### DESCRIPTION OF THE TASK
For this exercise, copy each line of the records that contains the word "lines".

### TASK INPUT
-- Opening Marker --
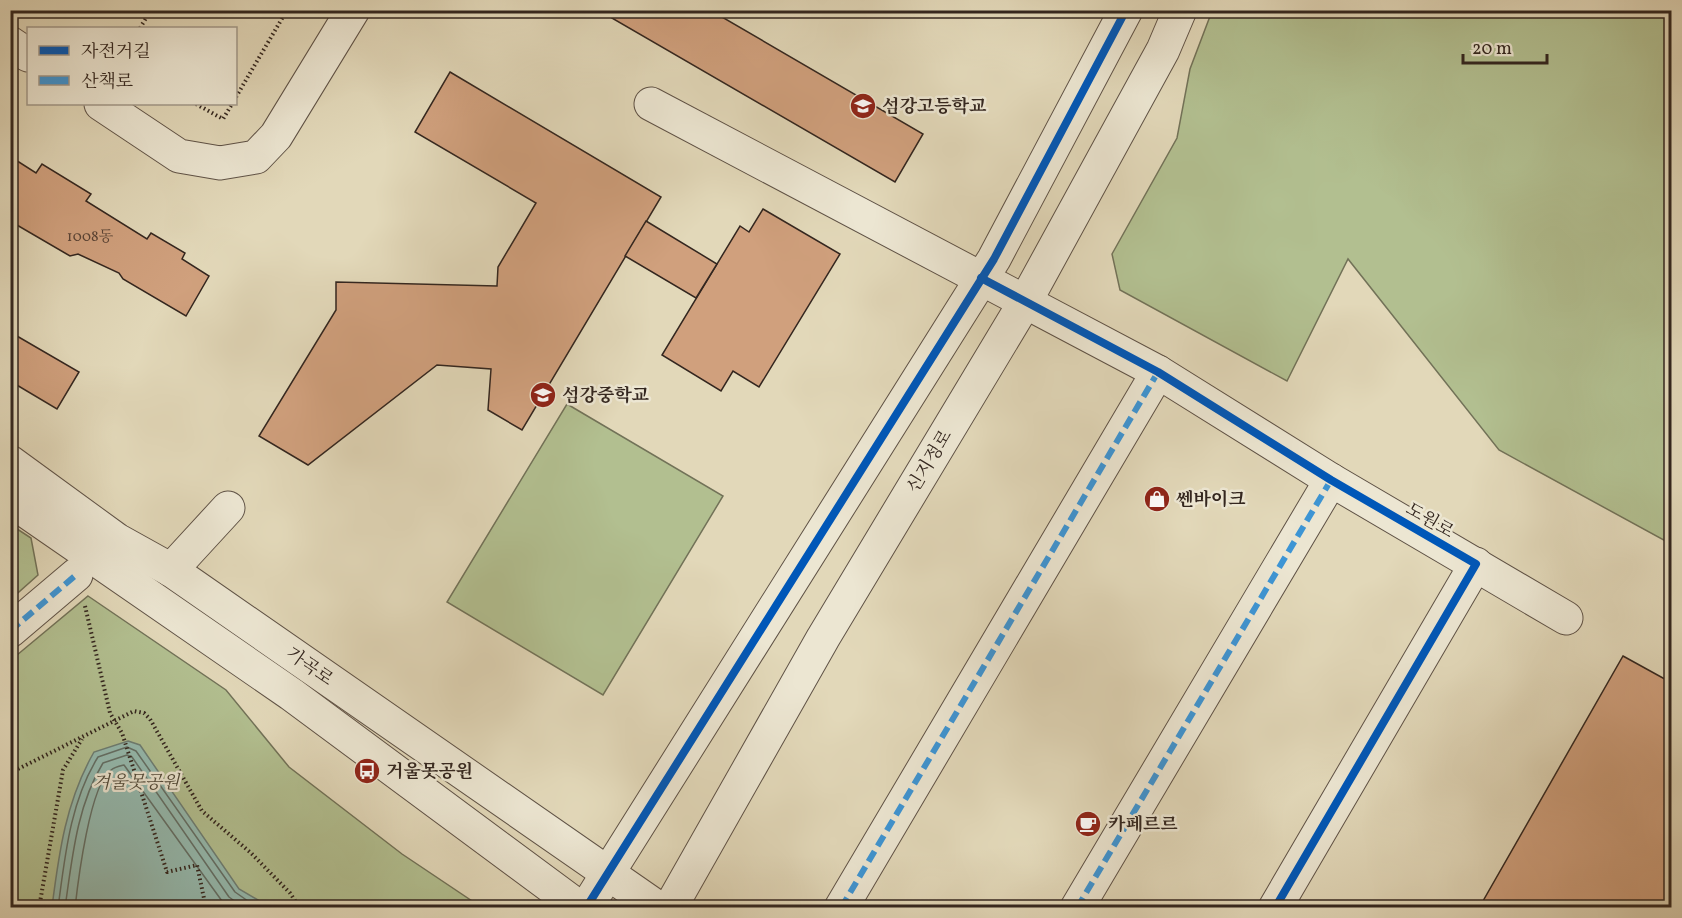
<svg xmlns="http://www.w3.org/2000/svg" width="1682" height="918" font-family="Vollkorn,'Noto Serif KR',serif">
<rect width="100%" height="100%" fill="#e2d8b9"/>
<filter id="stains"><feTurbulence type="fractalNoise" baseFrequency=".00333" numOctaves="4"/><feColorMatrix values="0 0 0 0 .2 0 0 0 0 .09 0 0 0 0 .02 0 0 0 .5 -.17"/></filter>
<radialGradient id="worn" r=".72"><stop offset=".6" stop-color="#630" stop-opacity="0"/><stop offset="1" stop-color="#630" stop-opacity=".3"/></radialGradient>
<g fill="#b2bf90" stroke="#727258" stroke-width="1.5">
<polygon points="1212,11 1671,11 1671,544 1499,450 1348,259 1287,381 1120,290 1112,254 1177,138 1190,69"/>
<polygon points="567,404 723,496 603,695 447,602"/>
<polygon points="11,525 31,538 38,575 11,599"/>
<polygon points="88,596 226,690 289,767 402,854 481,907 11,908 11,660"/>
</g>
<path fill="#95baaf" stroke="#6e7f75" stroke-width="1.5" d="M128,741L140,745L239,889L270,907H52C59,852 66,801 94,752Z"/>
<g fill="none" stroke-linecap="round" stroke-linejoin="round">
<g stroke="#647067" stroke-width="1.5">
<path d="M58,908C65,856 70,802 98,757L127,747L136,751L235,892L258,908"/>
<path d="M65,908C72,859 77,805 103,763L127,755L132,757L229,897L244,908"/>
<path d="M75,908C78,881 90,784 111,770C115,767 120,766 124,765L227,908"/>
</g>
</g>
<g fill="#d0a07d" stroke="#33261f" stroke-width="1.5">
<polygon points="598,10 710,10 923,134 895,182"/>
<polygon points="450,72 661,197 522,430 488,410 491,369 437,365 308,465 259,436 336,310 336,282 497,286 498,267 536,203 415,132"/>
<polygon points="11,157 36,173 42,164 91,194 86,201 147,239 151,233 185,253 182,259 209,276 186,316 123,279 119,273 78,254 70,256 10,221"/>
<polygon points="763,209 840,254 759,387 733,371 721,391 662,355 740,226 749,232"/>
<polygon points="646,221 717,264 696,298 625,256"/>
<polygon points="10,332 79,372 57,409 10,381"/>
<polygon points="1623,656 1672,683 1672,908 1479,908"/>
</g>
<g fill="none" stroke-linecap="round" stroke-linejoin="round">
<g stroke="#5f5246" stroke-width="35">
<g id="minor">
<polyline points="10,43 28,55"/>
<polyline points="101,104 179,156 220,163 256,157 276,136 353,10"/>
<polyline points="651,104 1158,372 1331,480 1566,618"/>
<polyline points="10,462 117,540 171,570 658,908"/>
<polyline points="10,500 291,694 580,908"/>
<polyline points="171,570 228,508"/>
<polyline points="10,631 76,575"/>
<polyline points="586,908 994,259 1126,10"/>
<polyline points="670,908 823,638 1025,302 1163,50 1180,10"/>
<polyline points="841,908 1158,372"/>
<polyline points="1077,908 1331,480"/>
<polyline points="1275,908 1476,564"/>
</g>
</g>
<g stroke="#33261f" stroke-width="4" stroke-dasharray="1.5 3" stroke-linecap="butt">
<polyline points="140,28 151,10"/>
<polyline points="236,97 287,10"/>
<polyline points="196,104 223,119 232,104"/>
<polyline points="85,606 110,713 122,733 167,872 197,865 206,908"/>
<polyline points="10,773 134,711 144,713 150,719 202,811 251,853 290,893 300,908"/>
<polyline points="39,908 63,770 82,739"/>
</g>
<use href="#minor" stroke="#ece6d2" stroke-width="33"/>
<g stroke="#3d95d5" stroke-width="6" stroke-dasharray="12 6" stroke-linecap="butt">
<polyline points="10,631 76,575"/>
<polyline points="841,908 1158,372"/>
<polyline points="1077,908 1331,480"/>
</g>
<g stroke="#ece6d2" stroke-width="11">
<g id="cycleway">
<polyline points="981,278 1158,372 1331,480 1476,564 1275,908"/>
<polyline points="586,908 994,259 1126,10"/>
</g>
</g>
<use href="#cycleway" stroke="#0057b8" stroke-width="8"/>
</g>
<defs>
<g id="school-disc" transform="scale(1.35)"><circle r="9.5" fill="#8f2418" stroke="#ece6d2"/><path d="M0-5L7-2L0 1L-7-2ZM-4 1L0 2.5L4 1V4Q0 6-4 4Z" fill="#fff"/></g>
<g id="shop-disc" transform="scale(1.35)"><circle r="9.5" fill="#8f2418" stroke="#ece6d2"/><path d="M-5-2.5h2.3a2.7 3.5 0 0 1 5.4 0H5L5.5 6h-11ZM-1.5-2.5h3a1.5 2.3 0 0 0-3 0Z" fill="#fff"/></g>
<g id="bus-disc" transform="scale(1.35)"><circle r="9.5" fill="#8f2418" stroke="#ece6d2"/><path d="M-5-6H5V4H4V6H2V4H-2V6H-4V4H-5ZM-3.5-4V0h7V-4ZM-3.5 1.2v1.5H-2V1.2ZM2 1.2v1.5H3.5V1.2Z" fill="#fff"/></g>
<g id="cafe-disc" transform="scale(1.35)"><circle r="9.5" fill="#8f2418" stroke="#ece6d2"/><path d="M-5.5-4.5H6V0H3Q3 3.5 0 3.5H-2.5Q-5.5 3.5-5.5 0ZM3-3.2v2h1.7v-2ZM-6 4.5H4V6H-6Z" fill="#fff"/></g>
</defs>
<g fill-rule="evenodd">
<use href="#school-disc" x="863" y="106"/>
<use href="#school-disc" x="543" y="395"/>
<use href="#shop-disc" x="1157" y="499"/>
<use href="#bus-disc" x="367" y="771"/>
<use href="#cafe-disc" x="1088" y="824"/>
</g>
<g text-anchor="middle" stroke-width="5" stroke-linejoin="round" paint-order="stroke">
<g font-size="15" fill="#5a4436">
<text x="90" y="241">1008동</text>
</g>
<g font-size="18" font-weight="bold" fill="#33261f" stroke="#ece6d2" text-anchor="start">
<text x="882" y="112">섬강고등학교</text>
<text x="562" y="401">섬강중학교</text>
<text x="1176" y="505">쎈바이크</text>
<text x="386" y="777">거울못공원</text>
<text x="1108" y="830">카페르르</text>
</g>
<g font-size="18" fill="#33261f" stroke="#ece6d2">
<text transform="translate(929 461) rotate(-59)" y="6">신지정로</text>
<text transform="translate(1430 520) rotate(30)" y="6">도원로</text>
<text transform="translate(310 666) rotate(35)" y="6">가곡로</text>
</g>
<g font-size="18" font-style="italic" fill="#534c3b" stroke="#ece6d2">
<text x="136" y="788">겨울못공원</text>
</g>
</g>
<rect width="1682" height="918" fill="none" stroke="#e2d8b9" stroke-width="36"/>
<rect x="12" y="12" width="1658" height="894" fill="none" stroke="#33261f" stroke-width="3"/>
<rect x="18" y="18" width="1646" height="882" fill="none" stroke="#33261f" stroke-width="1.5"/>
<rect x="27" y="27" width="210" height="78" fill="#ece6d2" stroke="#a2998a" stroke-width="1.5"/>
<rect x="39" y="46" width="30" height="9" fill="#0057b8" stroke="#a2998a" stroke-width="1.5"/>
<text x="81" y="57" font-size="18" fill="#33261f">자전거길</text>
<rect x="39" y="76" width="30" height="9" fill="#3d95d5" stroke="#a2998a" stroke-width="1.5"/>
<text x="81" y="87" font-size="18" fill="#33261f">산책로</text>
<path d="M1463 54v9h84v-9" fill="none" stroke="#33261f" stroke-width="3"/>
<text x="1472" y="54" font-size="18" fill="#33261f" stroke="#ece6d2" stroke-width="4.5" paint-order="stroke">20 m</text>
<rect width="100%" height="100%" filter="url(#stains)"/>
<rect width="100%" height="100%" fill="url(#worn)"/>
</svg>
-- Closing Marker --
-- Opening Marker --
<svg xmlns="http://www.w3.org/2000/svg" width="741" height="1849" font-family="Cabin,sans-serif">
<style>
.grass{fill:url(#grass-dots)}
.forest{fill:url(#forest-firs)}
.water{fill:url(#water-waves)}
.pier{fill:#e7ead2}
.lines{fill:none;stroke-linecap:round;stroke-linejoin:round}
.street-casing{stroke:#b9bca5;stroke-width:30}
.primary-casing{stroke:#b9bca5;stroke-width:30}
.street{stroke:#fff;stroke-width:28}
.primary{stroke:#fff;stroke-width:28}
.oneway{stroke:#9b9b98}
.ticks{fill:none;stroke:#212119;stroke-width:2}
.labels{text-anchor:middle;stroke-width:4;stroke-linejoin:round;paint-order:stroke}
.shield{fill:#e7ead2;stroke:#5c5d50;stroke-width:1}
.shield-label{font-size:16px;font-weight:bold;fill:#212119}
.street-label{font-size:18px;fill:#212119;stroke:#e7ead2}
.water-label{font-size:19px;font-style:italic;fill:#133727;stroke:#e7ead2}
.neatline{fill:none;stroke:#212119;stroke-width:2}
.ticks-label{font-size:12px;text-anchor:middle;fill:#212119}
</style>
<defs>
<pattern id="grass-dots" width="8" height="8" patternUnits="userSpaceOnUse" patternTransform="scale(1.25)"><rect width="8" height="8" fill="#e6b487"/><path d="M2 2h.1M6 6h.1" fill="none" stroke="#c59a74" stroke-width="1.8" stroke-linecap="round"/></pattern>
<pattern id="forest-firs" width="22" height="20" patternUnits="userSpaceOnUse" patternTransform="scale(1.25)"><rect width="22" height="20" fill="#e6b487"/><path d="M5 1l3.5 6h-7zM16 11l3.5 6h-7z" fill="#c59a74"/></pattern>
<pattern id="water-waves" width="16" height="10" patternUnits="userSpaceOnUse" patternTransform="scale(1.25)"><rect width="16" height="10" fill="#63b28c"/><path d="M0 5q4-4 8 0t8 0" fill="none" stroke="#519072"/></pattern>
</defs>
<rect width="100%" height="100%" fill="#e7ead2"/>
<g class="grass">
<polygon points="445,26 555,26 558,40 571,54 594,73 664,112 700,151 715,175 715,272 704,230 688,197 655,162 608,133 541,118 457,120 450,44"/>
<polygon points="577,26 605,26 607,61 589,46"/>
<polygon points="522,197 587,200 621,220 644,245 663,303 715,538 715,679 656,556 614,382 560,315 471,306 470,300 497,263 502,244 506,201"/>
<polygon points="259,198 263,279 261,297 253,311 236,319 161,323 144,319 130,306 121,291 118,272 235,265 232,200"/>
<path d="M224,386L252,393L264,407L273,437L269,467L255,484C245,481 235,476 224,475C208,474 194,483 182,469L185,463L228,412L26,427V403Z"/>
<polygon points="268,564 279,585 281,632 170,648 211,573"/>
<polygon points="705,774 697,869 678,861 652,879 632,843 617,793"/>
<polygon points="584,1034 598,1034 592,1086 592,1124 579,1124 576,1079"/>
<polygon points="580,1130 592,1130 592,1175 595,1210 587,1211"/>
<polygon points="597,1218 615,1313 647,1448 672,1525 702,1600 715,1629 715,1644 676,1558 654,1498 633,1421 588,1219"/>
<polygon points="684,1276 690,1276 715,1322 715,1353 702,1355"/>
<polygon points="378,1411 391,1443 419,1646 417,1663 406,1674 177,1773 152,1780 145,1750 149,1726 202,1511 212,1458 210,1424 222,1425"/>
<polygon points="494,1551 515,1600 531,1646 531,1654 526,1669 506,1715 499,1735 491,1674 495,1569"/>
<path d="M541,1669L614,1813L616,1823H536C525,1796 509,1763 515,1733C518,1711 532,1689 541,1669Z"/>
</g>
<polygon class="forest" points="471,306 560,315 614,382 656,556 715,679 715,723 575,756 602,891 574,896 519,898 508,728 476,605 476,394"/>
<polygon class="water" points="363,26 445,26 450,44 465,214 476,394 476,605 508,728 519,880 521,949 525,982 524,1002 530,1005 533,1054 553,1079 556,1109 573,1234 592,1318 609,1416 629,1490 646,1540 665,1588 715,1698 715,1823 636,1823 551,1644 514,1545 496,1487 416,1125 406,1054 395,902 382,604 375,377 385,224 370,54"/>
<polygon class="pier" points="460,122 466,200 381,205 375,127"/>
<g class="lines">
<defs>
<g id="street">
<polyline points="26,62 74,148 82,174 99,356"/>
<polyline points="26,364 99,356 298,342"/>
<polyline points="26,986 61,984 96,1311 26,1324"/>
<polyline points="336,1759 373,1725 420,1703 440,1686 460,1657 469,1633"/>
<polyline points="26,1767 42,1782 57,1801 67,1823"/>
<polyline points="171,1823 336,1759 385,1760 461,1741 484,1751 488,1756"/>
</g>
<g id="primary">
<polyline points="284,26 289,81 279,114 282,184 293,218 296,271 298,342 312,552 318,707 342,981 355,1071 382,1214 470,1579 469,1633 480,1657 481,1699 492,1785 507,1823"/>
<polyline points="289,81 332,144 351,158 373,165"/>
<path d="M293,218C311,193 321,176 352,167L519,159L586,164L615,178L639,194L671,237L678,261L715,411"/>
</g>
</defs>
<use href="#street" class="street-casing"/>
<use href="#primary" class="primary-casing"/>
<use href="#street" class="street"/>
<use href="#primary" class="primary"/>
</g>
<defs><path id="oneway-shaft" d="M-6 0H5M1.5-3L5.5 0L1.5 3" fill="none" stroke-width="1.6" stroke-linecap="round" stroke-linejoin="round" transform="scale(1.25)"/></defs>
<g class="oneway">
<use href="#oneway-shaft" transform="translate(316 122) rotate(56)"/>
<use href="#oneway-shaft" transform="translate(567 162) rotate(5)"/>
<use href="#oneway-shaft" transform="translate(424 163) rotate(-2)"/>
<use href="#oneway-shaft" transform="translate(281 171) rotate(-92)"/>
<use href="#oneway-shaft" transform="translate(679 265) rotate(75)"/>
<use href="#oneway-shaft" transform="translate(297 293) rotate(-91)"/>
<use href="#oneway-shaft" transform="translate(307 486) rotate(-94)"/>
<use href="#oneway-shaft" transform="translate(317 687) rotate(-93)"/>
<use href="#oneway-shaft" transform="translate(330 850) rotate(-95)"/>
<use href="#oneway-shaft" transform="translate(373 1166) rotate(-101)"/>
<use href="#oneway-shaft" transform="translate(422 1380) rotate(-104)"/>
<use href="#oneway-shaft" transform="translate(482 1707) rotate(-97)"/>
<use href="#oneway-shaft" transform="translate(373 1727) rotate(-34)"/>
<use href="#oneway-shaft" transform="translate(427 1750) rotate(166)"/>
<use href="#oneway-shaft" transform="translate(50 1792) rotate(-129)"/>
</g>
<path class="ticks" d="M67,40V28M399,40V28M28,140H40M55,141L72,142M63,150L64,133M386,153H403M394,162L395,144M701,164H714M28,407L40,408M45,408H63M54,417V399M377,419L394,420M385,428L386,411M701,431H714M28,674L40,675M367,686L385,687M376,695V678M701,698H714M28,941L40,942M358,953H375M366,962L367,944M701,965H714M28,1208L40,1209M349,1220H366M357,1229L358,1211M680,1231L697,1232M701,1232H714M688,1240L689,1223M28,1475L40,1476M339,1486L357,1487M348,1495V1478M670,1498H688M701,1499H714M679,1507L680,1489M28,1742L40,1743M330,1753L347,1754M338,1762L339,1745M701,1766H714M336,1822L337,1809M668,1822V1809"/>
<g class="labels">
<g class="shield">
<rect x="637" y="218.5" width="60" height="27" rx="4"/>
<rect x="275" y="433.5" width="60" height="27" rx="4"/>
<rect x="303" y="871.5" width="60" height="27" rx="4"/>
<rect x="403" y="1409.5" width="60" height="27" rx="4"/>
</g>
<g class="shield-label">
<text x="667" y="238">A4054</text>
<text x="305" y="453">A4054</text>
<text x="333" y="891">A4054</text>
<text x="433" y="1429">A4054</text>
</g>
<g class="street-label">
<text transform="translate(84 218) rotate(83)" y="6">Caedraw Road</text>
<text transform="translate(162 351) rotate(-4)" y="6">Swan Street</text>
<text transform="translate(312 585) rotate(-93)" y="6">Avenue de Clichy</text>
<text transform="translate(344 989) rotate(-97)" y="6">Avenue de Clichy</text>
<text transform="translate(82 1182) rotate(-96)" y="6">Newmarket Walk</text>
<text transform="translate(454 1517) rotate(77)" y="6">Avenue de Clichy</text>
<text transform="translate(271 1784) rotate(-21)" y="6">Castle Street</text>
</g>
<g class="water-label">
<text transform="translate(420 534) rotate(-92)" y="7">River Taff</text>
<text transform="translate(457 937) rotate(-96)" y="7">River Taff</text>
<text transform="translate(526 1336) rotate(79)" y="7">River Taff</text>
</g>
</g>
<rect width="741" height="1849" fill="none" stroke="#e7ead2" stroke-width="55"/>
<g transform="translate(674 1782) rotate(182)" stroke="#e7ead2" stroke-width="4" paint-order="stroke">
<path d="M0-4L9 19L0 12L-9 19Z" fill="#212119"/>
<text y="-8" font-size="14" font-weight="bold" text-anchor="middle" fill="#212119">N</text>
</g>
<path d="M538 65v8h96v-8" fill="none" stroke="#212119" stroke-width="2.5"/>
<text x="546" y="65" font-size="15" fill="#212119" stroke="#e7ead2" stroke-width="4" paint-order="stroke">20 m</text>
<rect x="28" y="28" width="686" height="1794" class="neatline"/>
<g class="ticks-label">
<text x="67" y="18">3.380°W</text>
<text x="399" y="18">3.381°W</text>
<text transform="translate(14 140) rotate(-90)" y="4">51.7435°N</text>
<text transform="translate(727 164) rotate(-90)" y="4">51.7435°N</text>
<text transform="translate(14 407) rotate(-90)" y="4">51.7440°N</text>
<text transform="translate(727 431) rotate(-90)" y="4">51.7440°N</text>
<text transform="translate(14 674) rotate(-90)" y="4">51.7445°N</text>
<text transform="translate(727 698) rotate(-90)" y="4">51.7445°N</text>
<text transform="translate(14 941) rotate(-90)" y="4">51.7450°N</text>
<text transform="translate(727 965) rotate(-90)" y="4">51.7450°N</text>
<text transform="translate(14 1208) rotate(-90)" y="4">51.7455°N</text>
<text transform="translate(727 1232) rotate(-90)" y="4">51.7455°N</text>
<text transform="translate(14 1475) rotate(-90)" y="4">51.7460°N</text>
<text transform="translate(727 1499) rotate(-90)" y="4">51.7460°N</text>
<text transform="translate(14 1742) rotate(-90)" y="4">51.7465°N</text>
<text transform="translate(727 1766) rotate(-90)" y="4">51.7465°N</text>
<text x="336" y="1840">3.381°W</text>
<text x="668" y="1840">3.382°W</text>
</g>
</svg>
-- Closing Marker --
### ANSWER TO THIS PROBLEM
.lines{fill:none;stroke-linecap:round;stroke-linejoin:round}
<g class="lines">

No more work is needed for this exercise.